Il principe ereditario in esilio dell’Iran, Pahlavi, dice ai manifestanti che «il momento di tornare in strada è vicino».
Reza Pahlavi, figlio da lungo tempo in esilio dell’ultimo monarca iraniano, ha diffuso sabato sui social un messaggio rivolto al popolo iraniano, mentre Stati Uniti e Israele lanciavano attacchi contro il Paese.

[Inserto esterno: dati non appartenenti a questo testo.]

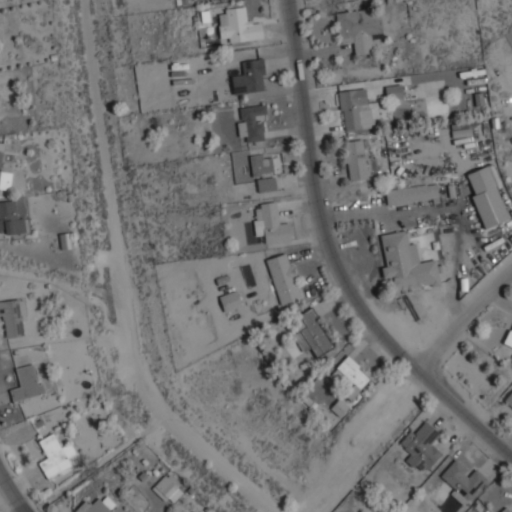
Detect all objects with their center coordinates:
building: (238, 25)
building: (239, 25)
building: (359, 27)
building: (361, 28)
building: (249, 77)
building: (250, 77)
building: (393, 91)
building: (394, 91)
building: (357, 109)
building: (358, 109)
building: (251, 122)
building: (252, 123)
building: (461, 129)
building: (355, 159)
building: (356, 159)
building: (267, 163)
building: (261, 164)
building: (4, 174)
building: (5, 174)
building: (266, 184)
building: (266, 184)
building: (411, 194)
building: (412, 194)
building: (486, 197)
building: (487, 197)
building: (11, 216)
building: (10, 217)
building: (270, 223)
building: (270, 224)
road: (335, 262)
building: (407, 262)
building: (406, 263)
building: (283, 278)
building: (285, 278)
building: (230, 300)
building: (231, 300)
building: (11, 316)
building: (13, 317)
road: (465, 321)
building: (310, 332)
building: (312, 332)
building: (508, 338)
building: (509, 338)
building: (353, 375)
building: (350, 376)
building: (27, 382)
building: (26, 383)
building: (508, 399)
building: (509, 400)
building: (339, 407)
road: (354, 440)
building: (421, 446)
building: (422, 446)
building: (54, 455)
building: (55, 455)
building: (462, 480)
building: (464, 480)
building: (167, 489)
building: (167, 489)
road: (11, 493)
building: (97, 505)
building: (97, 505)
building: (503, 510)
building: (505, 510)
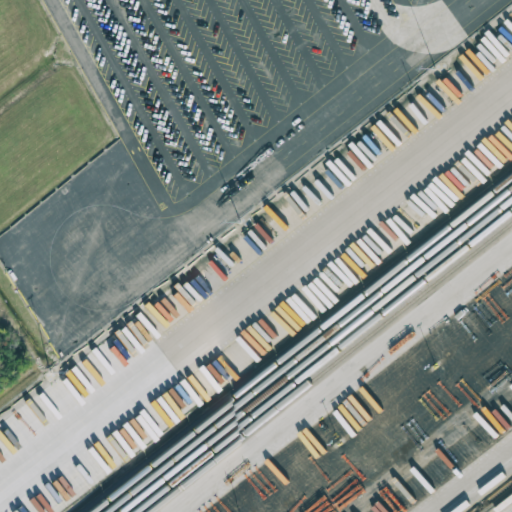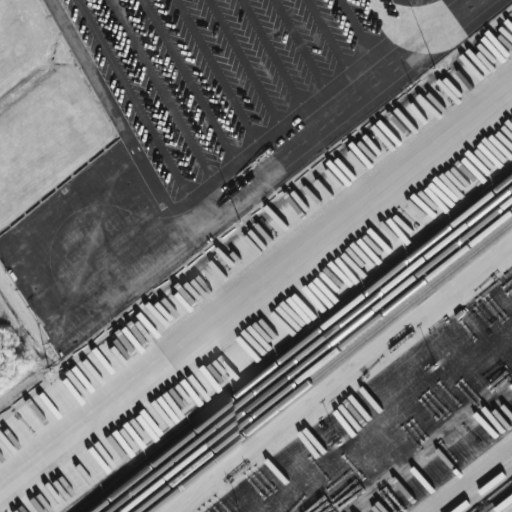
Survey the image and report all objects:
road: (404, 11)
road: (211, 181)
road: (256, 288)
railway: (299, 343)
railway: (308, 350)
railway: (315, 356)
railway: (323, 363)
railway: (330, 368)
road: (346, 381)
road: (468, 477)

«L’aiuto che il presidente degli Stati Uniti aveva promesso al coraggioso popolo dell’Iran è ora arrivato. Si tratta di un intervento umanitario; il suo obiettivo è la Repubblica islamica, il suo apparato repressivo e la sua macchina di morte — non il Paese e la grande nazione dell’Iran», ha dichiarato Pahlavi. «Ma, anche con l’arrivo di questo aiuto, la vittoria finale sarà comunque forgiata dalle nostre mani. Siamo noi, il popolo dell’Iran, a portare a termine il lavoro in questa battaglia finale. Il momento di tornare nelle strade è vicino».
Alcuni manifestanti che hanno partecipato alle recenti proteste su larga scala contro il regime avevano espresso sostegno per Pahlavi, ma non è chiaro quanta influenza egli abbia realmente all’interno del Paese, e in passato il presidente Trump ha raffreddato l’ipotesi di un ruolo guida di Pahlavi in Iran.
Suo padre era lo scià Mohammad Reza Pahlavi, rovesciato dopo decenni di potere dalla Rivoluzione islamica del 1979, che portò all’attuale regime.
«Ora che la Repubblica islamica sta crollando, il mio messaggio alle forze armate, alla polizia e agli apparati di sicurezza del Paese è chiaro: avete giurato di proteggere l’Iran e il popolo iraniano — non la Repubblica islamica e i suoi leader. Il vostro dovere è difendere il popolo, non un regime che ha preso in ostaggio la nostra patria con repressione e crimini. Unitevi al popolo e contribuite a una transizione stabile e sicura. Altrimenti affonderete con la nave che cola a picco di Khamenei e del suo regime», ha detto Pahlavi dopo l’annuncio dell’attacco statunitense contro l’Iran.
Ha inoltre chiesto al presidente Trump di «esercitare la massima cautela» per proteggere la vita dei civili.